Crystal Follies
An Austrian ski resort provided this image of ice crystals. The crystals act like prisms, bending the sunlight at no less than 22 degrees. Thus, that ring you see is called a 22-degree halo, and its inside appears dark because light is bent away from it.
When Boats Fly
Don't believe the cartoons—mirages don't happen solely in the desert. Light bends anytime it passes through air, but when the air temperature varies dramatically over a short distance, causing it to have great fluctuations in density, it can bend light so much that a mirage occurs.
This image is called a superior mirage because it makes the boat look taller than it actually is. And superior mirages always include a portion of the picture that's inverted, as you can see here.
he Eye of Sauron?
With this chimney blocking the glare of the sun, we can see a faint 22-degree halo in the sky over Finland. This is called a circumscribed halo because we can see it go all the way around.
Halos happen all the time; they're more common than rainbows. But you have to block the sun's glare to see them.
Two Sunsets in One Day
The refraction of sunlight usually makes the sun appear flatter or more oval on the horizon during sunsets. This sunset over the Pacific Ocean, photographed by the European Southern Observatory in Chile, is a more pronounced version of that visual effect.
Refraction severely flattens the top of the sun, but its light is brighter because of a shorter trip through the atmosphere. The double sun seen below is called an inferior mirage. This is the most common type of mirage, the one we see all the time on highways on hot days.
Aurora in Red
Subatomic particles fly out from the sun constantly, in what we call the solar wind. Luckily for living beings, the Earth's magnetosphere deflects most of these particles away from us.
But at the planet's far polar regions, some of these particles enter our atmosphere and provide the sweeping light shows we know as auroras.

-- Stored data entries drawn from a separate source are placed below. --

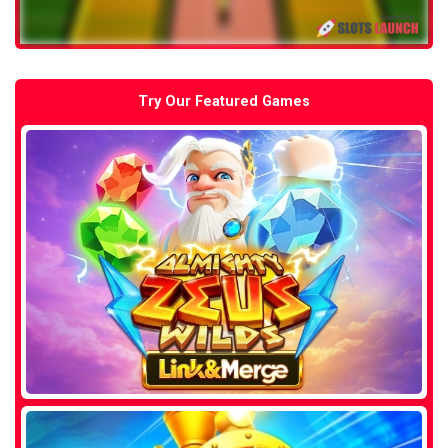
Try Our Featured Games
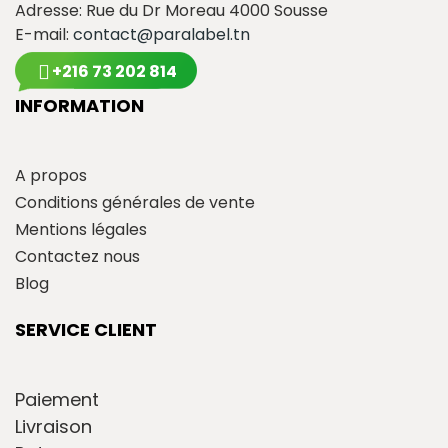
Adresse: Rue du Dr Moreau 4000 Sousse
E-mail:
contact@paralabel.tn
+216 73 202 814
INFORMATION
A propos
Conditions générales de vente
Mentions légales
Contactez nous
Blog
SERVICE CLIENT
Paiement
Livraison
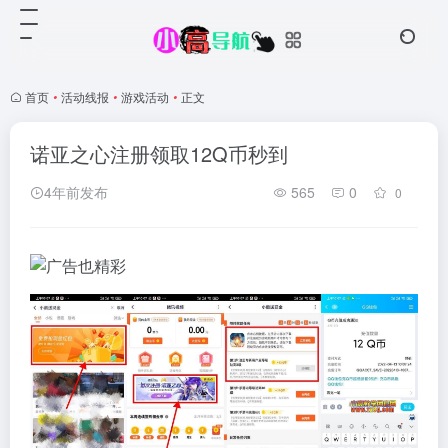
首页
•
活动线报
•
游戏活动
•
正文
诺亚之心注册领取12Q币秒到
4年前发布
565
0
0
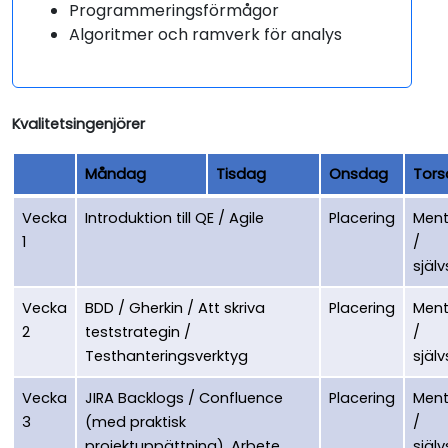
Programmeringsförmågor
Algoritmer och ramverk för analys
Kvalitetsingenjörer
Måndag
Tisdag
Onsdag
Tor
Vecka
Introduktion till QE / Agile
Placering
Ment
1
/
själv
Vecka
BDD / Gherkin / Att skriva
Placering
Ment
2
teststrategin /
/
Testhanteringsverktyg
själv
Vecka
JIRA Backlogs / Confluence
Placering
Ment
3
(med praktisk
/
projektuppättning), Arbete
själv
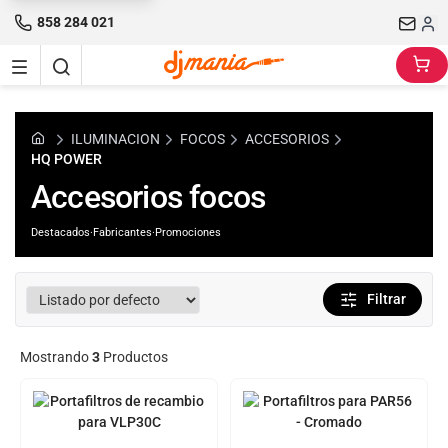
858 284 021
ILUMINACION
FOCOS
ACCESORIOS
HQ POWER
Accesorios focos
Destacados
·
Fabricantes
·
Promociones
Filtrar
Mostrando
3
Productos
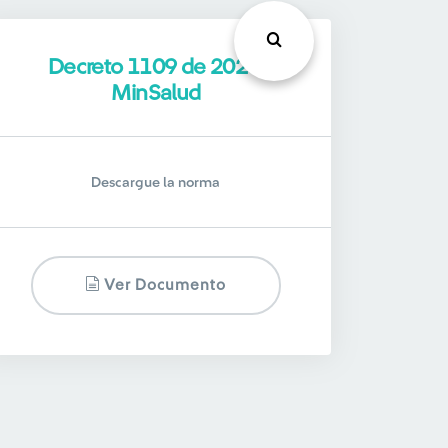
Decreto 1109 de 2020,
MinSalud
Descargue la norma
Ver Documento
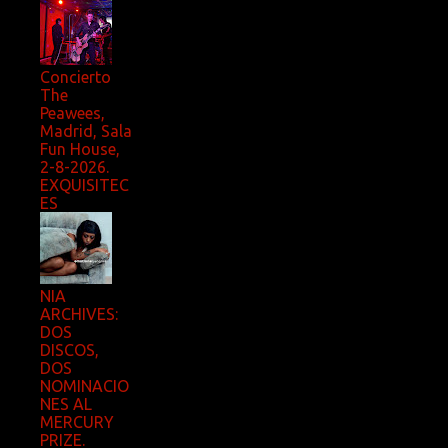
Concierto
The
Peawees,
Madrid, Sala
Fun House,
2-8-2026.
EXQUISITEC
ES
NIA
ARCHIVES:
DOS
DISCOS,
DOS
NOMINACIO
NES AL
MERCURY
PRIZE.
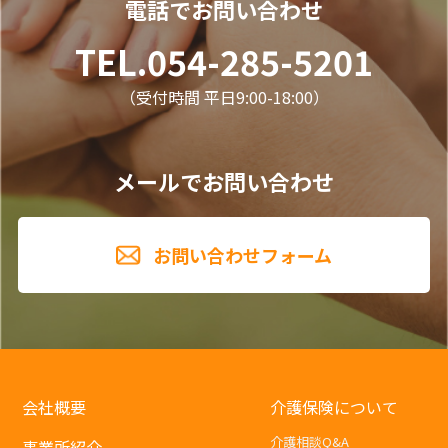
電話でお問い合わせ
TEL.054-285-5201
（受付時間 平日9:00-18:00）
メールでお問い合わせ
お問い合わせフォーム
会社概要
介護保険について
介護相談Q&A
事業所紹介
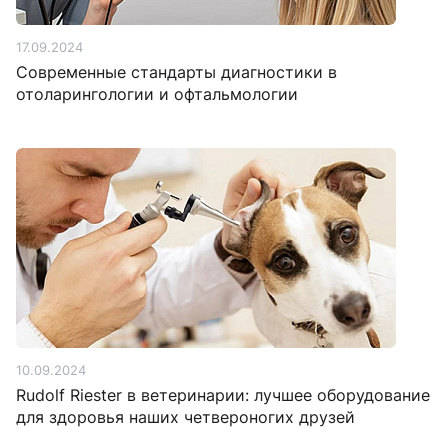
17.09.2024
Современные стандарты диагностики в
отоларингологии и офтальмологии
10.09.2024
Rudolf Riester в ветеринарии: лучшее оборудование
для здоровья наших четвероногих друзей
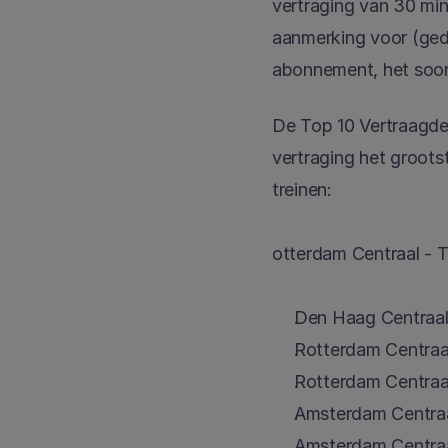
vertraging van 30 min
aanmerking voor (ged
abonnement, het soort
De Top 10 Vertraagde 
vertraging het groots
treinen:
otterdam Centraal - T
Den Haag Centraal 
Rotterdam Centraal
Rotterdam Centraal
Amsterdam Centraal
Amsterdam Centraal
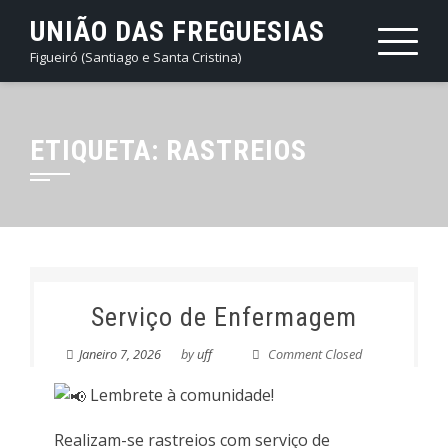
Skip
UNIÃO DAS FREGUESIAS
to
Figueiró (Santiago e Santa Cristina)
content
ETIQUETA:
RASTREIOS
Serviço de Enfermagem
Janeiro 7, 2026
by
uff
Comment Closed
Lembrete à comunidade!
Realizam-se rastreios com serviço de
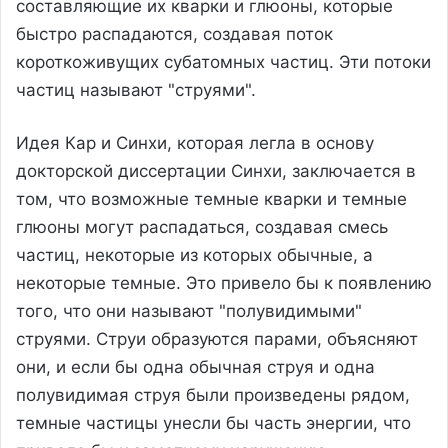
составляющие их кварки и глюоны, которые
быстро распадаются, создавая поток
короткоживущих субатомных частиц. Эти потоки
частиц называют "струями".
Идея Кар и Синхи, которая легла в основу
докторской диссертации Синхи, заключается в
том, что возможные темные кварки и темные
глюоны могут распадаться, создавая смесь
частиц, некоторые из которых обычные, а
некоторые темные. Это привело бы к появлению
того, что они называют "полувидимыми"
струями. Струи образуются парами, объясняют
они, и если бы одна обычная струя и одна
полувидимая струя были произведены рядом,
темные частицы унесли бы часть энергии, что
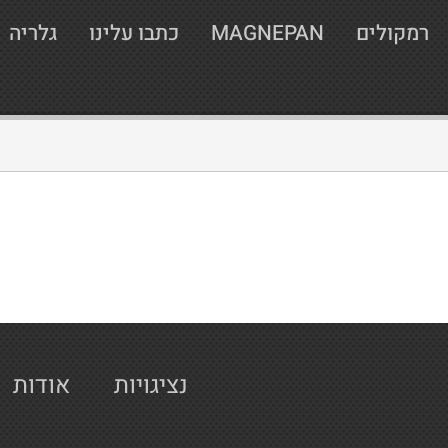
רמקולים
MAGNEPAN
כתבו עלינו
גלריה
נציגויות
אודות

Auroras emit light in colors across the visible spectrum, but just a few dominate, with green being the most common color. Ionizing oxygen high in the Alaska skies allowed for these rare red aurora rays.
Desert Strike
You might remember this one from elementary school science class: Negative charges accumulate in the lower parts of clouds; positive charges accumulate in the ground.
When the voltage exceeds the air's capacity to insulate it—zap! This long, lone lightning bolt struck out across the Arizona sky near the Silverbell Mountains.
Dank Rainbow
"Corona" usually refers to the outer layer of the sun, visible only during solar eclipses.
A corona here on Earth occurs when sunlight passes through tiny water droplets, separating into different bands, as you see here.
Look What I Caught in My Web
Rainbows can form when light shines through water droplets in the air—the standard rainbow that we see not infrequently.
But if the sun shines in at a low angle, they can also appear when water droplets affix to certain surfaces, like the dew on this spiderweb. Grass, heather, and other small plants are also good surfaces for dewbows.
Not Ready for Nightfall
Sometimes mountaintops shine in the pinkish light seen here, even when the sun has yet to come over the horizon or, more commonly, when it has already descended below the horizon at dusk.
This is called alpenglow, and it happens because the sunlight reflects downward off snow, water, or ice particles low in the atmosphere.
Taking the "Bow" out of "Rainbow"
This flat rainbow is called a circumhorizontal arc, a rare phenomenon that can form only when the sun is above 58 degrees in the sky and shines through plates of ice crystals. This one showed up in Spokane, Washington, in 2006.